### WORK ORDER 1
Answer these about the ocfs2 thread, one line each:
(a) In which function should dio requests be waited on before the inode lock is taken?
(b) Who is named in the Reviewed-by line?
(c) How many insertions and deletions are reported for fs/ocfs2/file.c?
### WORK ORDER 2
Reproduce the ocfs2 thread between "Thanks for your" and "to ocfs2 maintainers.", inclusive, substituting "change" for "patch".
### WORK ORDER 3
Continue the ocfs2 thread past its final line.

### EXTRACT
Thanks for your particular elaboration.
I think this patch makes sense.
Acked.

Thanks,
Changwei

> 
> Thanks,
> Alex
> 
>> Also, I cc this patch to ocfs2 maintainers.
>>
>> Thanks,
>> Changwei
>>
>> On 2017/10/27 16:01, alex chen wrote:
>>> we should wait dio requests to finish before inode lock in
>>> ocfs2_setattr(), otherwise the following deadlock will be happened:
>>> process 1                  process 2                    process 3
>>> truncate file 'A'          end_io of writing file 'A'   receiving the bast messages
>>> ocfs2_setattr
>>>    ocfs2_inode_lock_tracker
>>>     ocfs2_inode_lock_full
>>>    inode_dio_wait
>>>     __inode_dio_wait
>>>     -->waiting for all dio
>>>     requests finish
>>>                                                           dlm_proxy_ast_handler
>>>                                                            dlm_do_local_bast
>>>                                                             ocfs2_blocking_ast
>>>                                                              ocfs2_generic_handle_bast
>>>                                                               set OCFS2_LOCK_BLOCKED flag
>>>                           dio_end_io
>>>                            dio_bio_end_aio
>>>                             dio_complete
>>>                              ocfs2_dio_end_io
>>>                               ocfs2_dio_end_io_write
>>>                                ocfs2_inode_lock
>>>                                 __ocfs2_cluster_lock
>>>                                  ocfs2_wait_for_mask
>>>                                  -->waiting for OCFS2_LOCK_BLOCKED
>>>                                  flag to be cleared, that is waiting
>>>                                  for 'process 1' unlocking the inode lock
>>>                              inode_dio_end
>>>                              -->here dec the i_dio_count, but will never
>>>                              be called, so a deadlock happened.
>>>
>>> Signed-off-by: Alex Chen <alex.chen@huawei.com>
>>> Reviewed-by: Jun Piao <piaojun@huawei.com>
Acked-by: Changwei Ge <ge.changwei@h3c.com>

>>>
>>> ---
>>>    fs/ocfs2/file.c | 9 +++++++--
>>>    1 file changed, 7 insertions(+), 2 deletions(-)

### EXTRACTED MATERIAL
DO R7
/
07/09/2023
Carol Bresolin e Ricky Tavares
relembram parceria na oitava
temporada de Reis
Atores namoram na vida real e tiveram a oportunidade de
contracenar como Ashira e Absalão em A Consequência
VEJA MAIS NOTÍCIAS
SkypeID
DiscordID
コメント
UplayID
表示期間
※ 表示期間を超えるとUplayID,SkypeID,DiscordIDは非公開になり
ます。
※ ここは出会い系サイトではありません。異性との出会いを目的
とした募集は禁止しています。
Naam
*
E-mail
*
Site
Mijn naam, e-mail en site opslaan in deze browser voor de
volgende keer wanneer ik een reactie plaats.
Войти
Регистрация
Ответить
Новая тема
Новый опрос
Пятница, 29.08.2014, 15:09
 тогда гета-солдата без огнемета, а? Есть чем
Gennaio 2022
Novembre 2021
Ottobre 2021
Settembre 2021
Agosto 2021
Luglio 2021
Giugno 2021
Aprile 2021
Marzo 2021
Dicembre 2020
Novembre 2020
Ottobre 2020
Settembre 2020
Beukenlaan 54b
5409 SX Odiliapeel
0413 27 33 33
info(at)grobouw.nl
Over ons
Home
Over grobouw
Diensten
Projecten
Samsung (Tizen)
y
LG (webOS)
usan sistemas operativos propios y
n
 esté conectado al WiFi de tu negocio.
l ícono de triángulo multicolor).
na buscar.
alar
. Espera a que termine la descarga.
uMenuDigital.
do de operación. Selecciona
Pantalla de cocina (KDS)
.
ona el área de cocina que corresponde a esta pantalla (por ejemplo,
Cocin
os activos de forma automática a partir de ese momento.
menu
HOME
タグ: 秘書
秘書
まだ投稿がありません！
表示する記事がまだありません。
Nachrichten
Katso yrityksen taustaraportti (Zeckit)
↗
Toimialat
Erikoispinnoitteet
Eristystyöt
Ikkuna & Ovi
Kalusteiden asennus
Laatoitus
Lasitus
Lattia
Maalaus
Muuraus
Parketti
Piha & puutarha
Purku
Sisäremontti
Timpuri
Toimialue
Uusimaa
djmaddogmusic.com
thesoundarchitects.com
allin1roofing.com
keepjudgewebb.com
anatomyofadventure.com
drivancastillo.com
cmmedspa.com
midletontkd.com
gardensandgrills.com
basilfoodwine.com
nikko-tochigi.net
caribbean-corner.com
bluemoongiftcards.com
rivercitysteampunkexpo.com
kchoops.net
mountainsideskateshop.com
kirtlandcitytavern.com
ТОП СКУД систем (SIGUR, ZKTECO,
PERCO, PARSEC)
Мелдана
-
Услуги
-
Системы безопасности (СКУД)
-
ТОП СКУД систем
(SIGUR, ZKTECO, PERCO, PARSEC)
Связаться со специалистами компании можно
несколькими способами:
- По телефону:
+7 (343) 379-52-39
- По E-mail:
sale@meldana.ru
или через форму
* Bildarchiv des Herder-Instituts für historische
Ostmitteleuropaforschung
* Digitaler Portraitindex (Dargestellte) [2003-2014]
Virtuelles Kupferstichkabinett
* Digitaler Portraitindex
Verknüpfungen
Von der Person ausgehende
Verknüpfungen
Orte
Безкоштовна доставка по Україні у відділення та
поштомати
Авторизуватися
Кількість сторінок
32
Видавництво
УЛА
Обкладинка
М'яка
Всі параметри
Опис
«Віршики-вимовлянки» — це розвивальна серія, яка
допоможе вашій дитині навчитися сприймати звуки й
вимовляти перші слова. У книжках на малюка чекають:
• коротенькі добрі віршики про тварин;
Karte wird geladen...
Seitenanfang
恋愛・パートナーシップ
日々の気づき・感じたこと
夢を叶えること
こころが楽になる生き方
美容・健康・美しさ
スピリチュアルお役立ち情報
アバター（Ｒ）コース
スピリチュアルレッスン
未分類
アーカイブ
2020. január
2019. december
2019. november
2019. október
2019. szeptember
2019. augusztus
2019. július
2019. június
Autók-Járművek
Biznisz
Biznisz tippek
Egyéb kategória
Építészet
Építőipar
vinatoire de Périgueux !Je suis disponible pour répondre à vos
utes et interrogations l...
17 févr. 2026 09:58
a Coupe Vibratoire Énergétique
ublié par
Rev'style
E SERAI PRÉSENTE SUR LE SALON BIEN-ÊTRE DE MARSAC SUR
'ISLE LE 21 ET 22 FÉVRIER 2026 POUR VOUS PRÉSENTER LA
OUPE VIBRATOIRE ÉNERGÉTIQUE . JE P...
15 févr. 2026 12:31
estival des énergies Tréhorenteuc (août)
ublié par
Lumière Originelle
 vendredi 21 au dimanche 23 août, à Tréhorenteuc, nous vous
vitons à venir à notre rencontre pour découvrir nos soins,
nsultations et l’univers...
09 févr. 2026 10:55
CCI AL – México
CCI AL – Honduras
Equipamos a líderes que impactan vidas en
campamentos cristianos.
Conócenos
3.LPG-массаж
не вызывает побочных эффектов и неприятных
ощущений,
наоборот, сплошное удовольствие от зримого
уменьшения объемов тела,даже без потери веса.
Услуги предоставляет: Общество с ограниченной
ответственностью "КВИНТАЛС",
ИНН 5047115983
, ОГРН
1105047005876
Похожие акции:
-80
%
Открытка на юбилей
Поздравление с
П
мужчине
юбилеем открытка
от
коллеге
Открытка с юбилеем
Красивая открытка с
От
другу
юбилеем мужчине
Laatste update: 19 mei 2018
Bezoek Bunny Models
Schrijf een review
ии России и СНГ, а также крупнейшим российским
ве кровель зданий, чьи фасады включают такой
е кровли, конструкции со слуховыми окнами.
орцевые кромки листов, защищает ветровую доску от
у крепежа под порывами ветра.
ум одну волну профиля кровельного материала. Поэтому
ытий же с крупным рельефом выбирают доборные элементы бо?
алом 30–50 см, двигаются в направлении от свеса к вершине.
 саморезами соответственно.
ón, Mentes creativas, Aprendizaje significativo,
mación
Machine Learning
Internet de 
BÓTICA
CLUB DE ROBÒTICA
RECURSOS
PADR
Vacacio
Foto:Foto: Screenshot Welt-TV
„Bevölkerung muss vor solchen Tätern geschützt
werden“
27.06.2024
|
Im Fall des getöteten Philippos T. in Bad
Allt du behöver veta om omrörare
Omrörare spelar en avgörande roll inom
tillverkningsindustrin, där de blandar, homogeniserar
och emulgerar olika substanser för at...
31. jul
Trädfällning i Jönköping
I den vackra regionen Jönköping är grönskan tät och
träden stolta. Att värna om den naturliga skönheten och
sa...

### RESPONSE AREA 1
(a) ocfs2_setattr()
(b) Jun Piao
(c) 7 insertions and 2 deletions

### RESPONSE AREA 2
Thanks for your particular elaboration.
I think this change makes sense.
Acked.

Thanks,
Changwei

> 
> Thanks,
> Alex
> 
>> Also, I cc this change to ocfs2 maintainers.

### RESPONSE AREA 3
>>>
>>> diff --git a/fs/ocfs2/file.c b/fs/ocfs2/file.c
>>> index 6e41fc8..50e09a6 100644
>>> --- a/fs/ocfs2/file.c
>>> +++ b/fs/ocfs2/file.c
>>> @@ -1161,6 +1161,13 @@ int ocfs2_setattr(struct dentry *dentry, struct iattr *attr)
>>>    	}
>>>    	size_change = S_ISREG(inode->i_mode) && attr->ia_valid & ATTR_SIZE;
>>>    	if (size_change) {
>>> +
>>> +		/* here we should wait dio to finish before inode lock
>>> +		 * to avoid a deadlock between ocfs2_setattr() and
>>> +		 * ocfs2_dio_end_io_write()
>>> +		 */
>>> +		inode_dio_wait(inode);
>>> +
>>>    		status = ocfs2_rw_lock(inode, 1);
>>>    		if (status < 0) {
>>>    			mlog_errno(status);
>>> @@ -1200,8 +1207,6 @@ int ocfs2_setattr(struct dentry *dentry, struct iattr *attr)
>>>    		if (status)
>>>    			goto bail_unlock;
>>>
>>> -		inode_dio_wait(inode);
>>> -
>>>    		if (i_size_read(inode) >= attr->ia_size) {
>>>    			if (ocfs2_should_order_data(inode)) {
>>>    				status = ocfs2_begin_ordered_truncate(inode,
>>>
>>
>>
>> .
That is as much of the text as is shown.